__Directions for this task__: Take the lines from the head of the listing through the one bearing "The family bought" and copy them exactly, leaving every picture out.

__Given data__:
────────────────
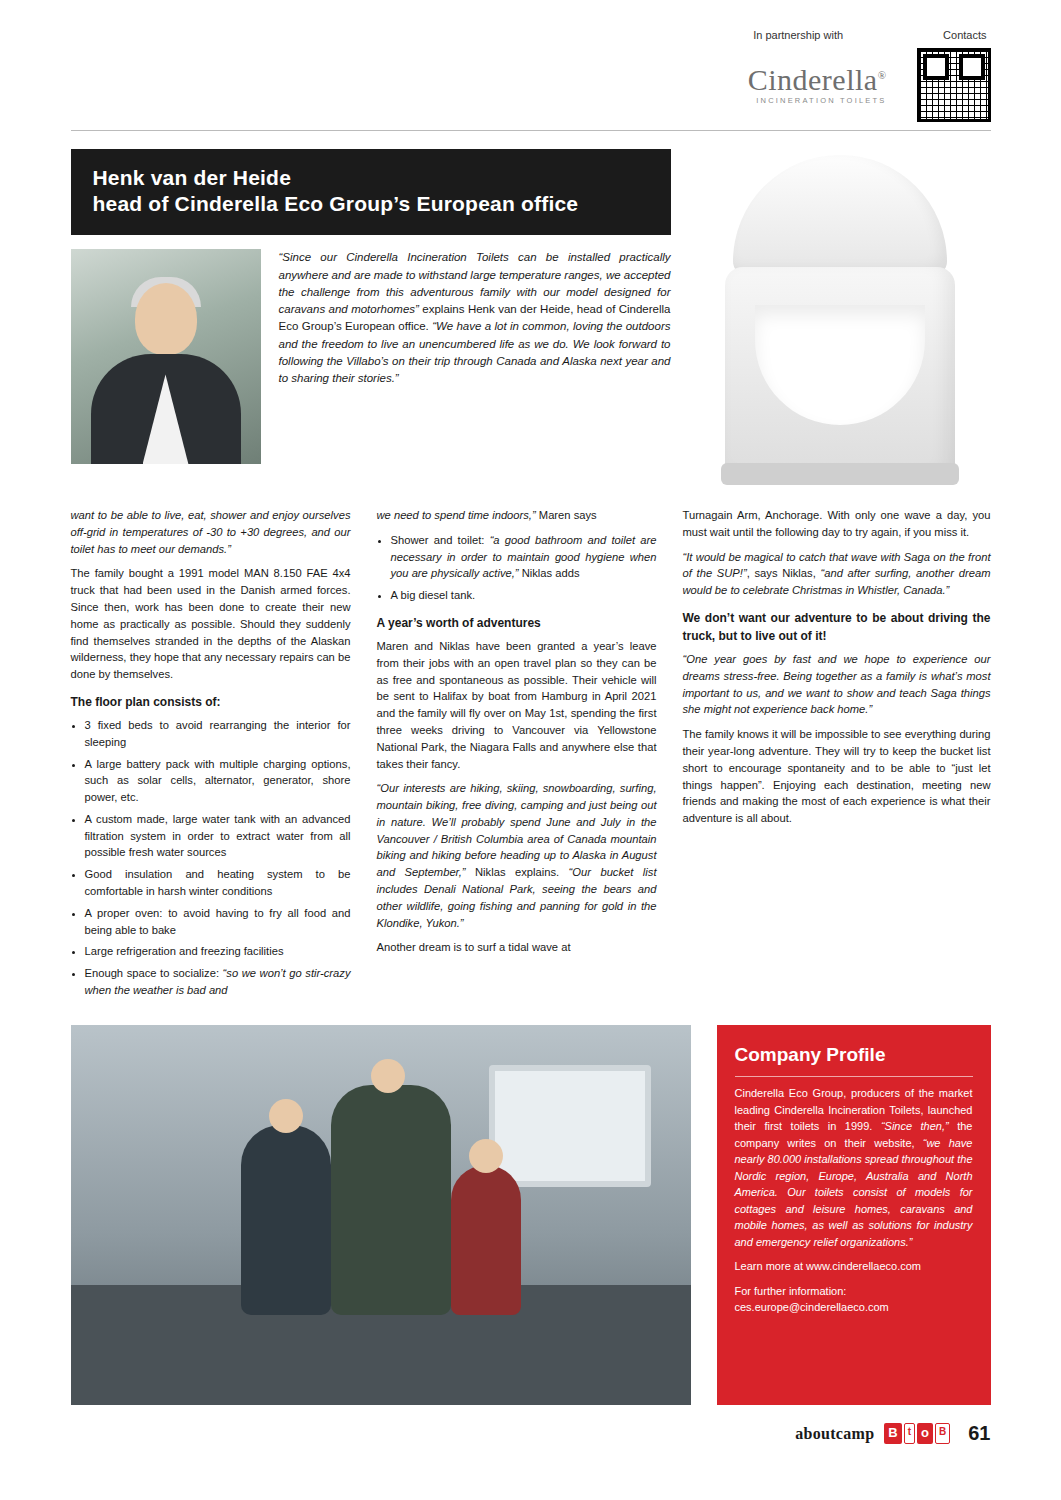In partnership with
Contacts
Cinderella®
INCINERATION TOILETS
Henk van der Heide
head of Cinderella Eco Group’s European office
“Since our Cinderella Incineration Toilets can be installed practically anywhere and are made to withstand large temperature ranges, we accepted the challenge from this adventurous family with our model designed for caravans and motorhomes” explains Henk van der Heide, head of Cinderella Eco Group’s European office. “We have a lot in common, loving the outdoors and the freedom to live an unencumbered life as we do. We look forward to following the Villabo’s on their trip through Canada and Alaska next year and to sharing their stories.”
want to be able to live, eat, shower and enjoy ourselves off-grid in temperatures of -30 to +30 degrees, and our toilet has to meet our demands.”
The family bought a 1991 model MAN 8.150 FAE 4x4 truck that had been used in the Danish armed forces. Since then, work has been done to create their new home as practically as possible. Should they suddenly find themselves stranded in the depths of the Alaskan wilderness, they hope that any necessary repairs can be done by themselves.
The floor plan consists of:
3 fixed beds to avoid rearranging the interior for sleeping
A large battery pack with multiple charging options, such as solar cells, alternator, generator, shore power, etc.
A custom made, large water tank with an advanced filtration system in order to extract water from all possible fresh water sources
Good insulation and heating system to be comfortable in harsh winter conditions
A proper oven: to avoid having to fry all food and being able to bake
Large refrigeration and freezing facilities
Enough space to socialize: “so we won’t go stir-crazy when the weather is bad and
we need to spend time indoors,” Maren says
Shower and toilet: “a good bathroom and toilet are necessary in order to maintain good hygiene when you are physically active,” Niklas adds
A big diesel tank.
A year’s worth of adventures
Maren and Niklas have been granted a year’s leave from their jobs with an open travel plan so they can be as free and spontaneous as possible. Their vehicle will be sent to Halifax by boat from Hamburg in April 2021 and the family will fly over on May 1st, spending the first three weeks driving to Vancouver via Yellowstone National Park, the Niagara Falls and anywhere else that takes their fancy.
“Our interests are hiking, skiing, snowboarding, surfing, mountain biking, free diving, camping and just being out in nature. We’ll probably spend June and July in the Vancouver / British Columbia area of Canada mountain biking and hiking before heading up to Alaska in August and September,” Niklas explains. “Our bucket list includes Denali National Park, seeing the bears and other wildlife, going fishing and panning for gold in the Klondike, Yukon.”
Another dream is to surf a tidal wave at
Turnagain Arm, Anchorage. With only one wave a day, you must wait until the following day to try again, if you miss it.
“It would be magical to catch that wave with Saga on the front of the SUP!”, says Niklas, “and after surfing, another dream would be to celebrate Christmas in Whistler, Canada.”
We don’t want our adventure to be about driving the truck, but to live out of it!
“One year goes by fast and we hope to experience our dreams stress-free. Being together as a family is what’s most important to us, and we want to show and teach Saga things she might not experience back home.”
The family knows it will be impossible to see everything during their year-long adventure. They will try to keep the bucket list short to encourage spontaneity and to be able to “just let things happen”. Enjoying each destination, meeting new friends and making the most of each experience is what their adventure is all about.
Company Profile
Cinderella Eco Group, producers of the market leading Cinderella Incineration Toilets, launched their first toilets in 1999. “Since then,” the company writes on their website, “we have nearly 80.000 installations spread throughout the Nordic region, Europe, Australia and North America. Our toilets consist of models for cottages and leisure homes, caravans and mobile homes, as well as solutions for industry and emergency relief organizations.”
Learn more at www.cinderellaeco.com
For further information:
ces.europe@cinderellaeco.com
aboutcamp BtoB 61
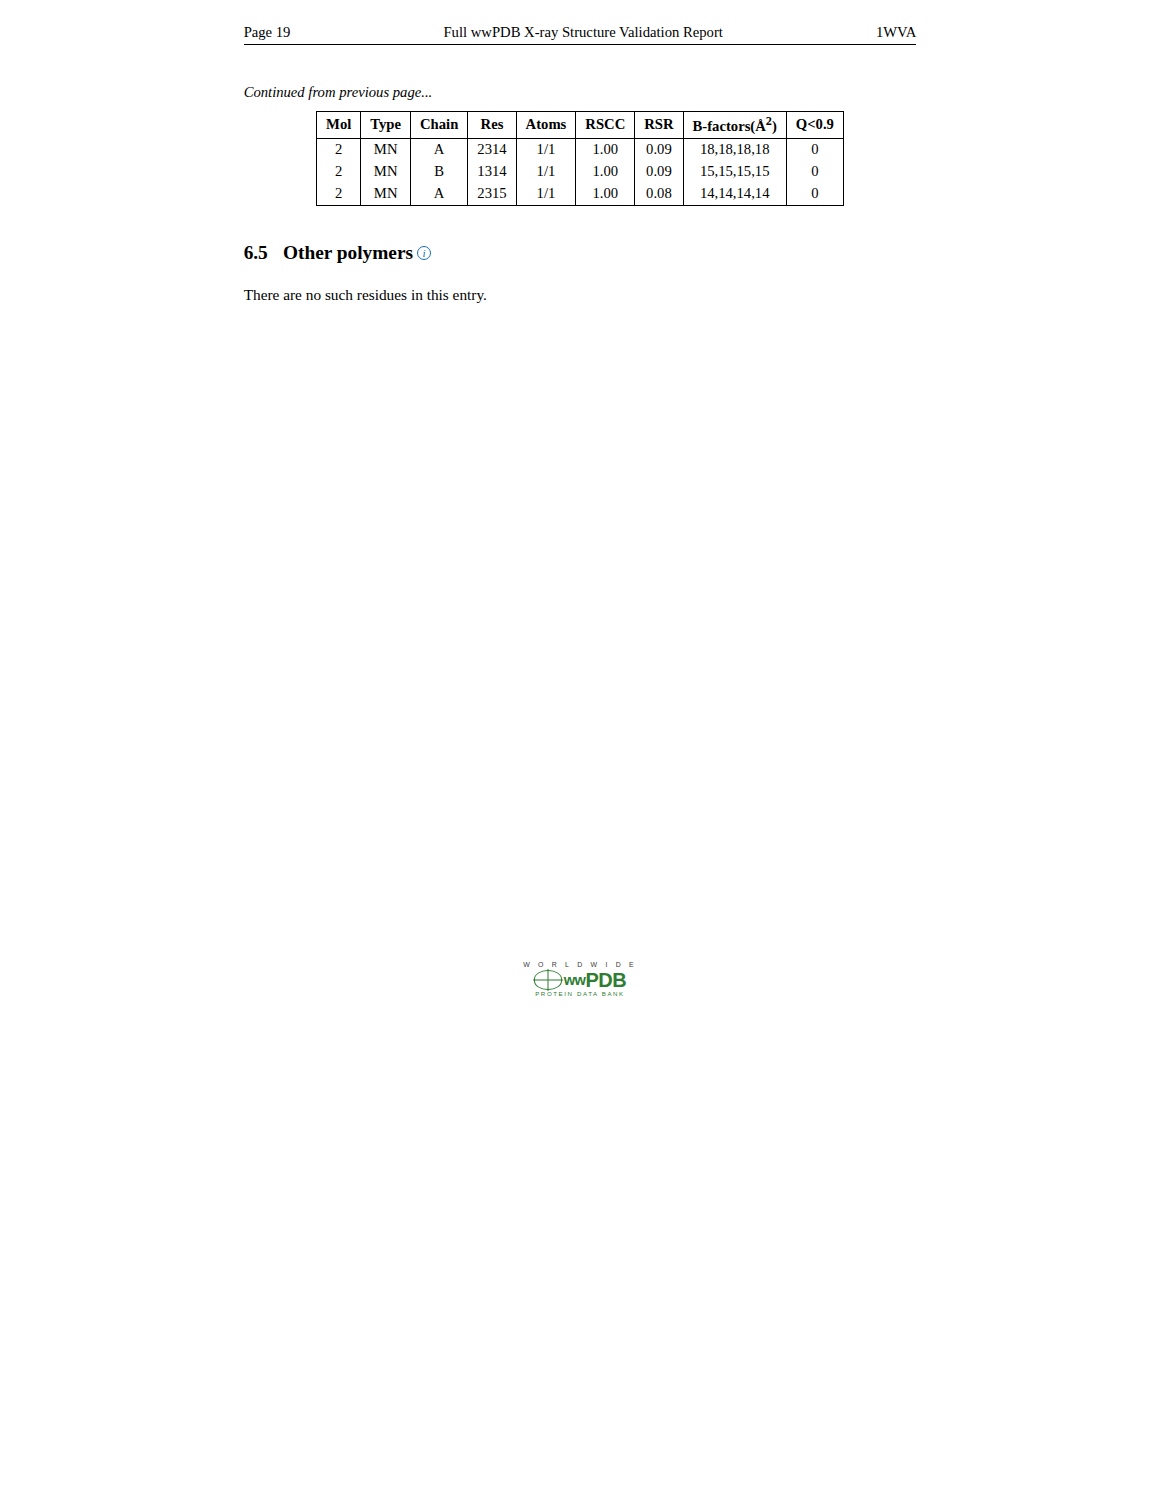Page 19
Full wwPDB X-ray Structure Validation Report
1WVA
Continued from previous page...
| Mol | Type | Chain | Res | Atoms | RSCC | RSR | B-factors(Å 2 ) | Q<0.9 |
| --- | --- | --- | --- | --- | --- | --- | --- | --- |
| 2 | MN | A | 2314 | 1/1 | 1.00 | 0.09 | 18,18,18,18 | 0 |
| 2 | MN | B | 1314 | 1/1 | 1.00 | 0.09 | 15,15,15,15 | 0 |
| 2 | MN | A | 2315 | 1/1 | 1.00 | 0.08 | 14,14,14,14 | 0 |
6.5 Other polymersi
There are no such residues in this entry.
W O R L D W I D E
ww PDB
PROTEIN DATA BANK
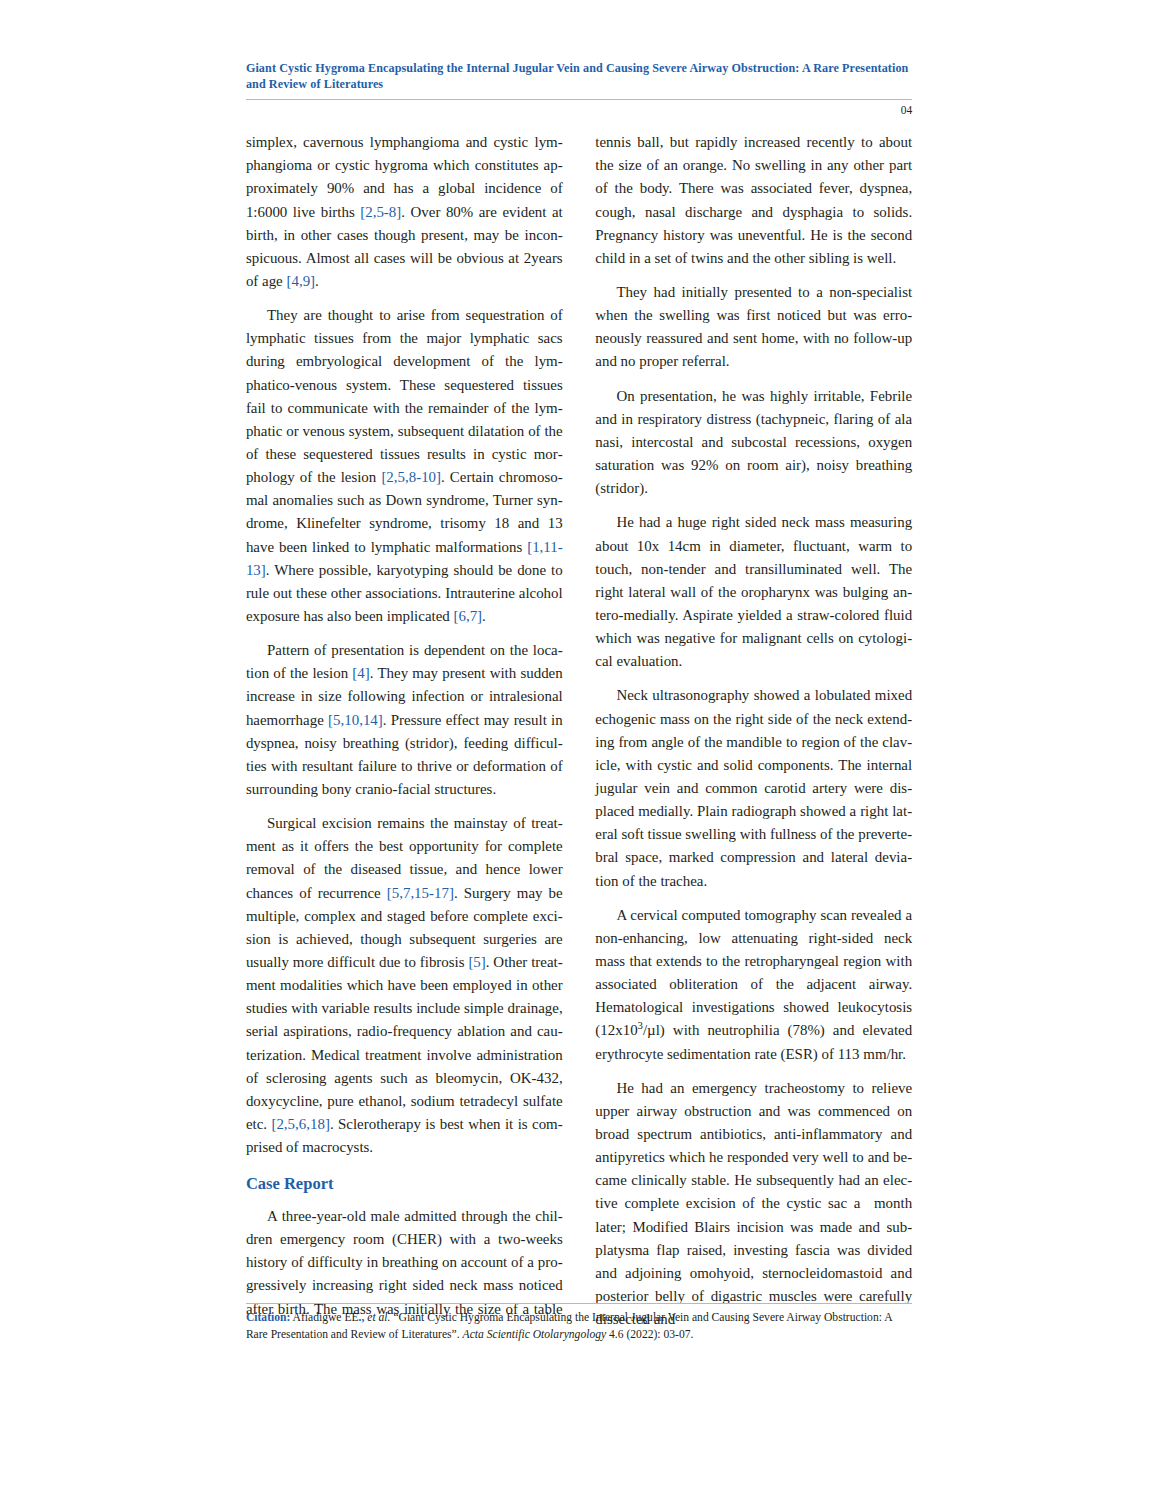Giant Cystic Hygroma Encapsulating the Internal Jugular Vein and Causing Severe Airway Obstruction: A Rare Presentation and Review of Literatures
04
simplex, cavernous lymphangioma and cystic lymphangioma or cystic hygroma which constitutes approximately 90% and has a global incidence of 1:6000 live births [2,5-8]. Over 80% are evident at birth, in other cases though present, may be inconspicuous. Almost all cases will be obvious at 2years of age [4,9].
They are thought to arise from sequestration of lymphatic tissues from the major lymphatic sacs during embryological development of the lymphatico-venous system. These sequestered tissues fail to communicate with the remainder of the lymphatic or venous system, subsequent dilatation of the of these sequestered tissues results in cystic morphology of the lesion [2,5,8-10]. Certain chromosomal anomalies such as Down syndrome, Turner syndrome, Klinefelter syndrome, trisomy 18 and 13 have been linked to lymphatic malformations [1,11-13]. Where possible, karyotyping should be done to rule out these other associations. Intrauterine alcohol exposure has also been implicated [6,7].
Pattern of presentation is dependent on the location of the lesion [4]. They may present with sudden increase in size following infection or intralesional haemorrhage [5,10,14]. Pressure effect may result in dyspnea, noisy breathing (stridor), feeding difficulties with resultant failure to thrive or deformation of surrounding bony cranio-facial structures.
Surgical excision remains the mainstay of treatment as it offers the best opportunity for complete removal of the diseased tissue, and hence lower chances of recurrence [5,7,15-17]. Surgery may be multiple, complex and staged before complete excision is achieved, though subsequent surgeries are usually more difficult due to fibrosis [5]. Other treatment modalities which have been employed in other studies with variable results include simple drainage, serial aspirations, radio-frequency ablation and cauterization. Medical treatment involve administration of sclerosing agents such as bleomycin, OK-432, doxycycline, pure ethanol, sodium tetradecyl sulfate etc. [2,5,6,18]. Sclerotherapy is best when it is comprised of macrocysts.
Case Report
A three-year-old male admitted through the children emergency room (CHER) with a two-weeks history of difficulty in breathing on account of a progressively increasing right sided neck mass noticed after birth. The mass was initially the size of a table tennis ball, but rapidly increased recently to about the size of an orange. No swelling in any other part of the body. There was associated fever, dyspnea, cough, nasal discharge and dysphagia to solids. Pregnancy history was uneventful. He is the second child in a set of twins and the other sibling is well.
They had initially presented to a non-specialist when the swelling was first noticed but was erroneously reassured and sent home, with no follow-up and no proper referral.
On presentation, he was highly irritable, Febrile and in respiratory distress (tachypneic, flaring of ala nasi, intercostal and subcostal recessions, oxygen saturation was 92% on room air), noisy breathing (stridor).
He had a huge right sided neck mass measuring about 10x 14cm in diameter, fluctuant, warm to touch, non-tender and transilluminated well. The right lateral wall of the oropharynx was bulging antero-medially. Aspirate yielded a straw-colored fluid which was negative for malignant cells on cytological evaluation.
Neck ultrasonography showed a lobulated mixed echogenic mass on the right side of the neck extending from angle of the mandible to region of the clavicle, with cystic and solid components. The internal jugular vein and common carotid artery were displaced medially. Plain radiograph showed a right lateral soft tissue swelling with fullness of the prevertebral space, marked compression and lateral deviation of the trachea.
A cervical computed tomography scan revealed a non-enhancing, low attenuating right-sided neck mass that extends to the retropharyngeal region with associated obliteration of the adjacent airway. Hematological investigations showed leukocytosis (12x103/µl) with neutrophilia (78%) and elevated erythrocyte sedimentation rate (ESR) of 113 mm/hr.
He had an emergency tracheostomy to relieve upper airway obstruction and was commenced on broad spectrum antibiotics, anti-inflammatory and antipyretics which he responded very well to and became clinically stable. He subsequently had an elective complete excision of the cystic sac a month later; Modified Blairs incision was made and sub-platysma flap raised, investing fascia was divided and adjoining omohyoid, sternocleidomastoid and posterior belly of digastric muscles were carefully dissected and
Citation: Afiadigwe EE., et al. “Giant Cystic Hygroma Encapsulating the Internal Jugular Vein and Causing Severe Airway Obstruction: A Rare Presentation and Review of Literatures”. Acta Scientific Otolaryngology 4.6 (2022): 03-07.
────────────────
__Task solution__:
In partnership with
Contacts
Cinderella®
INCINERATION TOILETS
Henk van der Heide
head of Cinderella Eco Group’s European office
“Since our Cinderella Incineration Toilets can be installed practically anywhere and are made to withstand large temperature ranges, we accepted the challenge from this adventurous family with our model designed for caravans and motorhomes” explains Henk van der Heide, head of Cinderella Eco Group’s European office. “We have a lot in common, loving the outdoors and the freedom to live an unencumbered life as we do. We look forward to following the Villabo’s on their trip through Canada and Alaska next year and to sharing their stories.”
want to be able to live, eat, shower and enjoy ourselves off-grid in temperatures of -30 to +30 degrees, and our toilet has to meet our demands.”
The family bought a 1991 model MAN 8.150 FAE 4x4 truck that had been used in the Danish armed forces. Since then, work has been done to create their new home as practically as possible. Should they suddenly find themselves stranded in the depths of the Alaskan wilderness, they hope that any necessary repairs can be done by themselves.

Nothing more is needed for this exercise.